Evaluation
class Evaluation
Calculates performance metrics for trained models.
Loads the best model (validation accuracy) from models directory in job directory. All metrics and graphs are based on test_samples.json in job directory. Plots will only be shown if number of classes 20 or less.
Attributes
-
image_dir: Path of image directory.
-
job_dir: Path to job directory with samples.
-
batch_size: Number of images per batch (default 64).
-
base_model_name: Name of pretrained CNN (default MobileNet).
__init__
def __init__(image_dir, job_dir, batch_size, base_model_name, **kwargs)
Inits evaluation component.
Loads the best model from job directory.

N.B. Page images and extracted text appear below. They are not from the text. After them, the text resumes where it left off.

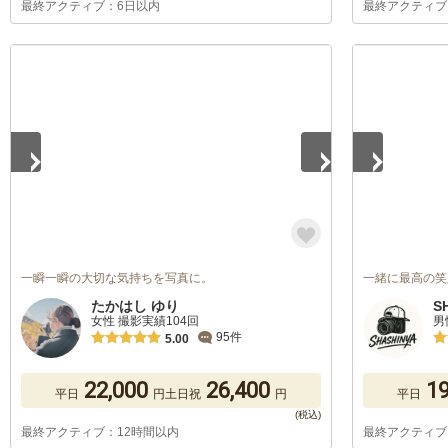
最終アクティブ：6日以内
最終アクティブ
1
/
5
1
/
5
一瞬一瞬の大切な気持ちを写真に。
一緒に最高の笑
たかはし ゆり
S
女性 撮影実績104回
男
95件
5.00
22,000
26,400
19
平日
円
土日祝
円
平日
最終アクティブ：12時間以内
最終アクティブ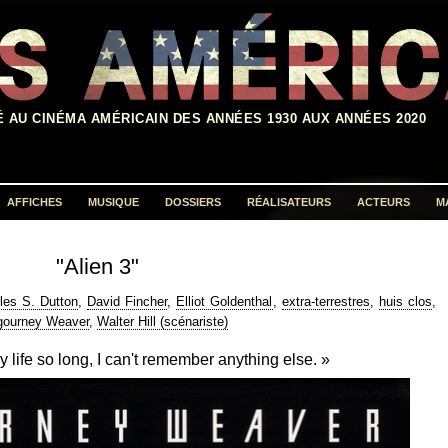
É AU CINÉMA AMÉRICAIN DES ANNÉES 1930 AUX ANNÉES 2020
AFFICHES
MUSIQUE
DOSSIERS
RÉALISATEURS
ACTEURS
M
Rechercher :
"Alien 3"
les S. Dutton
,
David Fincher
,
Elliot Goldenthal
,
extra-terrestres
,
huis clos
,
gourney Weaver
,
Walter Hill (scénariste)
 life so long, I can't remember anything else. »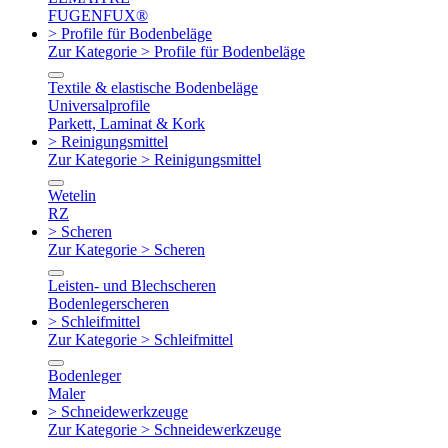
FUGENFUX®
> Profile für Bodenbeläge
Zur Kategorie > Profile für Bodenbeläge
Textile & elastische Bodenbeläge
Universalprofile
Parkett, Laminat & Kork
> Reinigungsmittel
Zur Kategorie > Reinigungsmittel
Wetelin
RZ
> Scheren
Zur Kategorie > Scheren
Leisten- und Blechscheren
Bodenlegerscheren
> Schleifmittel
Zur Kategorie > Schleifmittel
Bodenleger
Maler
> Schneidewerkzeuge
Zur Kategorie > Schneidewerkzeuge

Creates evaluation directory if app was started from commandline.
get_correct_wrong_examples
def get_correct_wrong_examples(label)
Gets correctly and wrongly predicted samples for a given label.
Args
- label: int or str (label for which the predictions should be considered).
Returns
- (correct, wrong): Tuple of two image lists.
visualize_images
def visualize_images(image_list, title, show_heatmap, n_plot)

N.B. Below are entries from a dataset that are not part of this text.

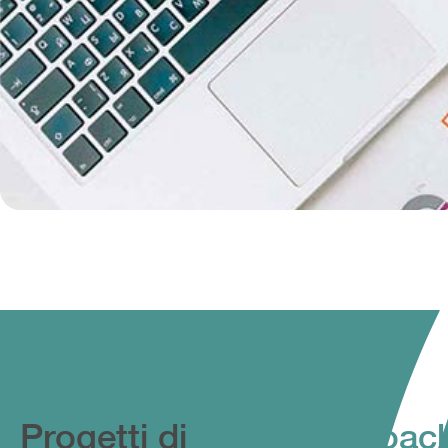
Progetti di
Business Coac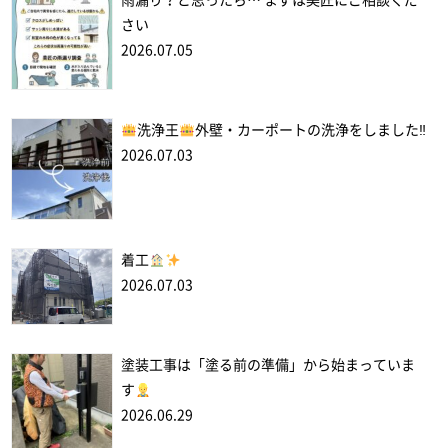
雨漏り？と思ったら… まずは美匠にご相談くだ
さい
2026.07.05
洗浄王
外壁・カーポートの洗浄をしました‼
2026.07.03
着工
2026.07.03
塗装工事は「塗る前の準備」から始まっていま
す
2026.06.29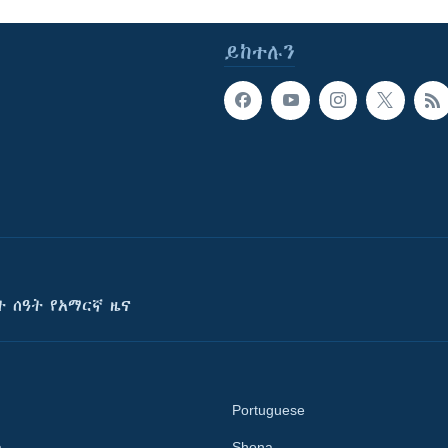
ይከተሉን
ት ሰዓት የአማርኛ ዜና
Portuguese
a
Shona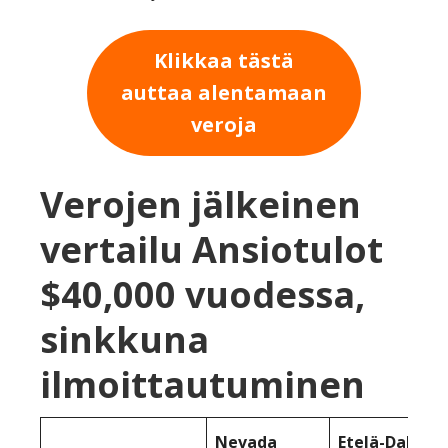
Klikkaa tästä
auttaa alentamaan
veroja
Verojen jälkeinen
vertailu Ansiotulot
$40,000 vuodessa,
sinkkuna
ilmoittautuminen
Nevada
Etelä-Dakota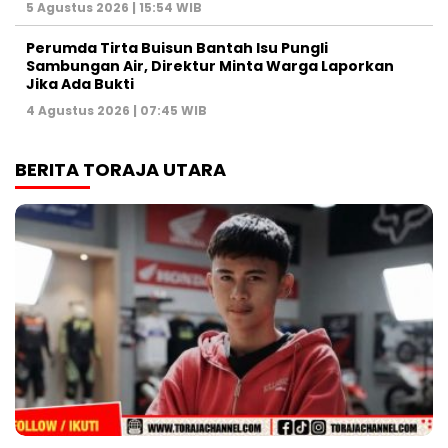
5 Agustus 2026 | 15:54 WIB
Perumda Tirta Buisun Bantah Isu Pungli
Sambungan Air, Direktur Minta Warga Laporkan
Jika Ada Bukti
4 Agustus 2026 | 07:45 WIB
BERITA TORAJA UTARA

Visualizes images in a sample list.
Args
-
image_list: sample list.
-
show_heatmap: boolean (generates a gradient based class activation map (grad-CAM), default False).
-
n_plot: maximum number of plots to be shown (default 20).
run
def run(report_create, report_kernel_name, report_export_html, report_export_pdf)

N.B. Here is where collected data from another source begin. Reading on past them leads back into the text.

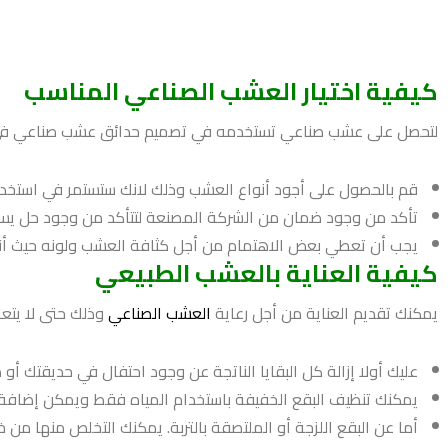
كيفية اختيار العشب الصناعي المناسب
لتحصل على عشب صناعي تستخدمه في تصميم حدائق عشب صناعي في منز
قم بالحصول على أجود أنواع العشب وذلك لانك ستستمر في استخدامها
تأكد من وجود ضمان من الشركة المصنعة لتتأكد من وجود حل ي
يجب أن تعطي بعض الاهتمام من أجل كثافة العشب ولونه حيث أنه مع
كيفية العناية بالعشب الطبيعي
يمكنك تقديم العناية من أجل رعاية
العشب الصناعي
وذلك حتى لا يتعر
عليك أولا إزالة كل البقايا الناتجة عن وجود احتفال في حديقتك أو
يمكنك تنظيف البقع الخفيفة باستخدام المياه فقط ويمكن إضافة 
أما عن البقع اللزجة أو الملتصقة بالتربة. يمكنك التخلص منها من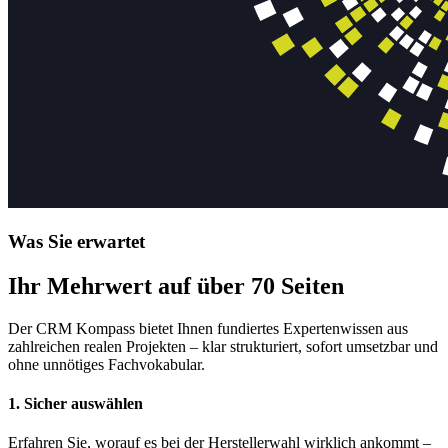
Was Sie erwartet
Ihr Mehrwert auf über 70 Seiten
Der CRM Kompass bietet Ihnen fundiertes Expertenwissen aus
zahlreichen realen Projekten – klar strukturiert, sofort umsetzbar und
ohne unnötiges Fachvokabular.
1. Sicher auswählen
Erfahren Sie, worauf es bei der Herstellerwahl wirklich ankommt –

Runs evaluation pipeline on the best model found in job directory for the specific test set
-
Makes prediction on test set
-
Plots test set distribution
-
Plots classification report (accuracy, precision, recall)
-
Plots confusion matrix (on precsion and on recall)
-
Plots correct and wrong examples
If not in ipython mode an evaluation report is created.
Args
-
report_create: boolean (create ipython kernel)
-
rt_kernel_name: str (name of ipython kernel)
-
rt_export_html: boolean (exports report to html).
-
rt_export_pdf: boolean (exports report to pdf).